All of the data must be printed exactly; please include every line.

Collected data:
|---|

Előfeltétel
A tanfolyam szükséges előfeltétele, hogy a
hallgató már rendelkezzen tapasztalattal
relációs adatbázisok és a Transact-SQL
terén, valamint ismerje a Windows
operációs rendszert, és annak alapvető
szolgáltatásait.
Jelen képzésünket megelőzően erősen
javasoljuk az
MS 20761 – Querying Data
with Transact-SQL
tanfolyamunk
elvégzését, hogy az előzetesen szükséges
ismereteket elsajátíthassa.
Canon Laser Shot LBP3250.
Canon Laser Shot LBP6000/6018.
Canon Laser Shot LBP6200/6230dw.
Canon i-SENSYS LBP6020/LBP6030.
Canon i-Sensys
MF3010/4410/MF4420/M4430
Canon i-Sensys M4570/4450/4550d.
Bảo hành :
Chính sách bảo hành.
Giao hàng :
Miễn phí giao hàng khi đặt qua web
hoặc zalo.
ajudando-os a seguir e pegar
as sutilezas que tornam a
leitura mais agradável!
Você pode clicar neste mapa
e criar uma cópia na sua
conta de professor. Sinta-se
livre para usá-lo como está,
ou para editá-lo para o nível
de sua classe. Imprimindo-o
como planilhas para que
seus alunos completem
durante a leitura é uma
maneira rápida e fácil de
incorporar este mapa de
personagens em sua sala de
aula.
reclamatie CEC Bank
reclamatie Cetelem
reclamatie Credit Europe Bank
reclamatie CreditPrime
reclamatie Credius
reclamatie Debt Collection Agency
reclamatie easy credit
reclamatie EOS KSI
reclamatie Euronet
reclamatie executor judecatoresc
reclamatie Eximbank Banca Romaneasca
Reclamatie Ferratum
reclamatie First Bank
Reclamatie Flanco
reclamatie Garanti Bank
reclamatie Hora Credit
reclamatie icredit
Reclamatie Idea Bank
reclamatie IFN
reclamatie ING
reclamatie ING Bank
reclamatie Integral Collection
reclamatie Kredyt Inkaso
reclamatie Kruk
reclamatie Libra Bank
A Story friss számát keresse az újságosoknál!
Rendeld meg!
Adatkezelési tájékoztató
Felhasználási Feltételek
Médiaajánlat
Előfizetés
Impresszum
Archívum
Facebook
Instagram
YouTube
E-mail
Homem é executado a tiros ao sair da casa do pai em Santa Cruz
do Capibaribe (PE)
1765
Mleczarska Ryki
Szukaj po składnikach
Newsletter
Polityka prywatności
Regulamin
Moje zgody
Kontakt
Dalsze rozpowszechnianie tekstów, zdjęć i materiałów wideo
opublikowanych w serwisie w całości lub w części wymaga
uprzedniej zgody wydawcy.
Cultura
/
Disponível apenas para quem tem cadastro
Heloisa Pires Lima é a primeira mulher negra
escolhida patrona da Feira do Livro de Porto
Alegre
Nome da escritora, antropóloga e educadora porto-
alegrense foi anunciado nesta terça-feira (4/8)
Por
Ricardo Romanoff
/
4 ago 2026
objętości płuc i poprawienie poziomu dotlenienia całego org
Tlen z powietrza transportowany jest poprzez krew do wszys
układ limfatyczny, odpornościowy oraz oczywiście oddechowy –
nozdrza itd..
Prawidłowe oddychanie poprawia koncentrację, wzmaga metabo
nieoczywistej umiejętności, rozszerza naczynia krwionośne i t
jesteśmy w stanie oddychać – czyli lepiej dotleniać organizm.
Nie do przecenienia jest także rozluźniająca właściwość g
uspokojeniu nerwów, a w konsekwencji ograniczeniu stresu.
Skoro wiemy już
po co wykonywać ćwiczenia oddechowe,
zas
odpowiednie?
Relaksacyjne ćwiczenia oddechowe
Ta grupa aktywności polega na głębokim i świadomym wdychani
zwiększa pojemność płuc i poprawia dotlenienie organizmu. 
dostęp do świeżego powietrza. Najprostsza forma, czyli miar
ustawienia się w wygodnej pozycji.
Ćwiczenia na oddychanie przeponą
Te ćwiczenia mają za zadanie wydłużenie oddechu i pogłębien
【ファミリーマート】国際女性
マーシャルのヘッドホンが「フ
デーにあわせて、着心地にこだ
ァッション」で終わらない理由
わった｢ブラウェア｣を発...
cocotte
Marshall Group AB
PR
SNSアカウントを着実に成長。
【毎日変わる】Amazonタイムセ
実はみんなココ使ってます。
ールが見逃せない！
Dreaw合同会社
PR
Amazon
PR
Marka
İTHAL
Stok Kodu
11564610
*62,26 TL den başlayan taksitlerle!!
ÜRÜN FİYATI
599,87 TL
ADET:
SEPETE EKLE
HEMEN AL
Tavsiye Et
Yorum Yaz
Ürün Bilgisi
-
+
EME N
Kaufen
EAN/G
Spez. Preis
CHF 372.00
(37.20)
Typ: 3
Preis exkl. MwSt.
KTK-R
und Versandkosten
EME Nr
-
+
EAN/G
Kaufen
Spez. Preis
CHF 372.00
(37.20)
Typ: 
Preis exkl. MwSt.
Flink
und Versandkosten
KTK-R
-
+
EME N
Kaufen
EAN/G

|---|

▶ **EXERCISE SOLUTION**
Előfeltétel
A tanfolyam szükséges előfeltétele, hogy a
hallgató már rendelkezzen tapasztalattal
relációs adatbázisok és a Transact-SQL
terén, valamint ismerje a Windows
operációs rendszert, és annak alapvető
szolgáltatásait.
Jelen képzésünket megelőzően erősen
javasoljuk az
MS 20761 – Querying Data
with Transact-SQL
tanfolyamunk
elvégzését, hogy az előzetesen szükséges
ismereteket elsajátíthassa.
Canon Laser Shot LBP3250.
Canon Laser Shot LBP6000/6018.
Canon Laser Shot LBP6200/6230dw.
Canon i-SENSYS LBP6020/LBP6030.
Canon i-Sensys
MF3010/4410/MF4420/M4430
Canon i-Sensys M4570/4450/4550d.
Bảo hành :
Chính sách bảo hành.
Giao hàng :
Miễn phí giao hàng khi đặt qua web
hoặc zalo.
ajudando-os a seguir e pegar
as sutilezas que tornam a
leitura mais agradável!
Você pode clicar neste mapa
e criar uma cópia na sua
conta de professor. Sinta-se
livre para usá-lo como está,
ou para editá-lo para o nível
de sua classe. Imprimindo-o
como planilhas para que
seus alunos completem
durante a leitura é uma
maneira rápida e fácil de
incorporar este mapa de
personagens em sua sala de
aula.
reclamatie CEC Bank
reclamatie Cetelem
reclamatie Credit Europe Bank
reclamatie CreditPrime
reclamatie Credius
reclamatie Debt Collection Agency
reclamatie easy credit
reclamatie EOS KSI
reclamatie Euronet
reclamatie executor judecatoresc
reclamatie Eximbank Banca Romaneasca
Reclamatie Ferratum
reclamatie First Bank
Reclamatie Flanco
reclamatie Garanti Bank
reclamatie Hora Credit
reclamatie icredit
Reclamatie Idea Bank
reclamatie IFN
reclamatie ING
reclamatie ING Bank
reclamatie Integral Collection
reclamatie Kredyt Inkaso
reclamatie Kruk
reclamatie Libra Bank
A Story friss számát keresse az újságosoknál!
Rendeld meg!
Adatkezelési tájékoztató
Felhasználási Feltételek
Médiaajánlat
Előfizetés
Impresszum
Archívum
Facebook
Instagram
YouTube
E-mail
Homem é executado a tiros ao sair da casa do pai em Santa Cruz
do Capibaribe (PE)
1765
Mleczarska Ryki
Szukaj po składnikach
Newsletter
Polityka prywatności
Regulamin
Moje zgody
Kontakt
Dalsze rozpowszechnianie tekstów, zdjęć i materiałów wideo
opublikowanych w serwisie w całości lub w części wymaga
uprzedniej zgody wydawcy.
Cultura
/
Disponível apenas para quem tem cadastro
Heloisa Pires Lima é a primeira mulher negra
escolhida patrona da Feira do Livro de Porto
Alegre
Nome da escritora, antropóloga e educadora porto-
alegrense foi anunciado nesta terça-feira (4/8)
Por
Ricardo Romanoff
/
4 ago 2026
objętości płuc i poprawienie poziomu dotlenienia całego org
Tlen z powietrza transportowany jest poprzez krew do wszys
układ limfatyczny, odpornościowy oraz oczywiście oddechowy –
nozdrza itd..
Prawidłowe oddychanie poprawia koncentrację, wzmaga metabo
nieoczywistej umiejętności, rozszerza naczynia krwionośne i t
jesteśmy w stanie oddychać – czyli lepiej dotleniać organizm.
Nie do przecenienia jest także rozluźniająca właściwość g
uspokojeniu nerwów, a w konsekwencji ograniczeniu stresu.
Skoro wiemy już
po co wykonywać ćwiczenia oddechowe,
zas
odpowiednie?
Relaksacyjne ćwiczenia oddechowe
Ta grupa aktywności polega na głębokim i świadomym wdychani
zwiększa pojemność płuc i poprawia dotlenienie organizmu. 
dostęp do świeżego powietrza. Najprostsza forma, czyli miar
ustawienia się w wygodnej pozycji.
Ćwiczenia na oddychanie przeponą
Te ćwiczenia mają za zadanie wydłużenie oddechu i pogłębien
【ファミリーマート】国際女性
マーシャルのヘッドホンが「フ
デーにあわせて、着心地にこだ
ァッション」で終わらない理由
わった｢ブラウェア｣を発...
cocotte
Marshall Group AB
PR
SNSアカウントを着実に成長。
【毎日変わる】Amazonタイムセ
実はみんなココ使ってます。
ールが見逃せない！
Dreaw合同会社
PR
Amazon
PR
Marka
İTHAL
Stok Kodu
11564610
*62,26 TL den başlayan taksitlerle!!
ÜRÜN FİYATI
599,87 TL
ADET:
SEPETE EKLE
HEMEN AL
Tavsiye Et
Yorum Yaz
Ürün Bilgisi
-
+
EME N
Kaufen
EAN/G
Spez. Preis
CHF 372.00
(37.20)
Typ: 3
Preis exkl. MwSt.
KTK-R
und Versandkosten
EME Nr
-
+
EAN/G
Kaufen
Spez. Preis
CHF 372.00
(37.20)
Typ: 
Preis exkl. MwSt.
Flink
und Versandkosten
KTK-R
-
+
EME N
Kaufen
EAN/G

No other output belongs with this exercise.